If not blinded by the murdering brothers’ looks, the TikTokers are definitely taken with the brothers’ impassioned testimony about enduring years of horrific sexual abuse…that they had never once spoken about with their aforementioned therapist.
“Watching someone describe these types of experiences is always very sad and very compelling,” says an 18-year-old German woman named Janne. Janne who has close to 45,000 followers, posts videos of their sexual-abuse testimony set to sad music on her TikTok.
She, and many, many other TikTokers also talk about the case and trial, impressing others on the social media platform with their knowledge on the legally complex case and use of legal jargon.
No matter how many times the trial is pulled apart, no one will ever truly know if the sexual abuse claims were true or false. The TikTokers, however, believe that Lyle and Eric’s tearful claims weren’t taken as seriously in the early 90s as they would be in the post #MeToo movement 2020s.
They may have a point as one person involved in the trial said she believed “men couldn’t be raped” as they “didn’t have the right equipment”. Nonetheless, the two brothers, constantly called “The Boys” even though they were adults at the time of the shooting, did get two juries (one for each brother) come back as hung. I’m not sure where the “not taken seriously” part comes in here.
The brothers were tried a second time, this time with only one jury. What is really getting up the TikToker’s skirts about the second trial, that was not filmed, is the judge’s ruling that the “imperfect self-defense,” which had previously been argued so effectively, was inadmissible.
This was determined due to the defense teams failing to prove sufficiently that Kitty Menendez had treated her sons in any way that might have provoked them to kill her.
Neither Erik nor Lyle took the stand for their second trial, a con for the defense in that they would not be able to provide the tearful statements of abuse that have TikTokers the world over weeping, but on the plus side, negated the risk of cross-examination picking holes in their stories.
Much to the dismay of the 13-18 year old (the key TikTok demographic) owners of several accounts with usernames like “MenendezHelper” and “MenendezGuardians”, the third jury came back with a verdict for each brother.

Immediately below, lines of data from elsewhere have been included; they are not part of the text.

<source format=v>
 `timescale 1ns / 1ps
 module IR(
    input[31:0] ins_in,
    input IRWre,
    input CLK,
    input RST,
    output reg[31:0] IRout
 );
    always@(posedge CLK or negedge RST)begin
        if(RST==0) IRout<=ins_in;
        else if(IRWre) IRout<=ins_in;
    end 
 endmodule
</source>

These 12 men and women deduced that no matter the motive, be it that “The Boys” were terrorized by years of sexual, physical and emotional abuse or whether greed alone had driven the men to execute their parents as they watched TV, shooting them 15 times (including that reload) in cold blood, the pair were guilty and sentenced to two consecutive life sentences each.

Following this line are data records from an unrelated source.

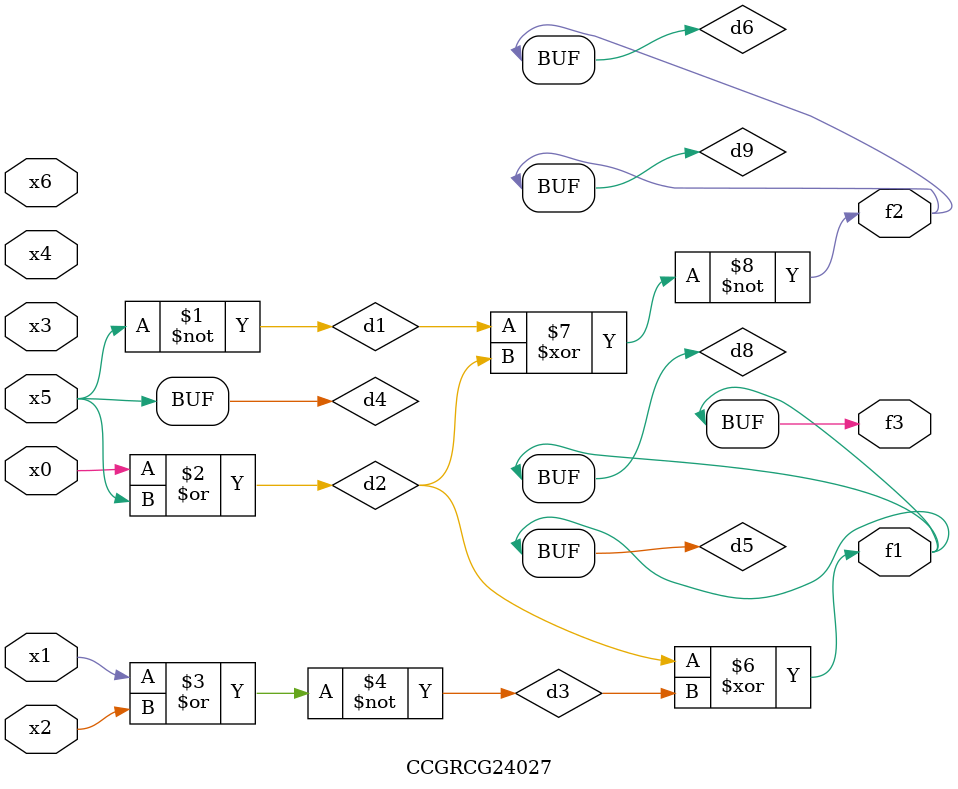
<source format=v>
module CCGRCG24027(
	input x0, x1, x2, x3, x4, x5, x6,
	output f1, f2, f3
);

	wire d1, d2, d3, d4, d5, d6, d7, d8, d9;

	nand (d1, x5);
	or (d2, x0, x5);
	nor (d3, x1, x2);
	xnor (d4, d1);
	xor (d5, d2, d3);
	xnor (d6, d1, d2);
	not (d7, x4);
	buf (d8, d5);
	xor (d9, d6);
	assign f1 = d8;
	assign f2 = d9;
	assign f3 = d8;
endmodule

</source>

The large group of TikTokers, who have posted thousands of videos in defense of the Menendez brothers that have garnered around 175 million views are calling for a retrial, hoping their numbers will be large enough and loud enough to be heard. It has happened in other instances, but many believe, in this criminal case that stunned viewers in the 90s and had us glued to our televisions, it won’t.
Other Gen Zers are calling for a stop to the romanticizing the Menendez brothers, with an op-ed in the Los Angeles Times High School Insider saying in part, “I do not know if the brothers were abused.
All that I know for certain is that these rich, white, Beverly Hills boys murdered their parents and still were not stripped of their privilege. We must stop blindly defending white criminals, while simultaneously not giving criminals of color a second glance.”
It seems as though these TikTokers could be using their time more productively. Hey guys, have you ever heard of a girl named Jon Benet Ramsey? Solve that case and I might start showing some interest in these TikTok videos of yours!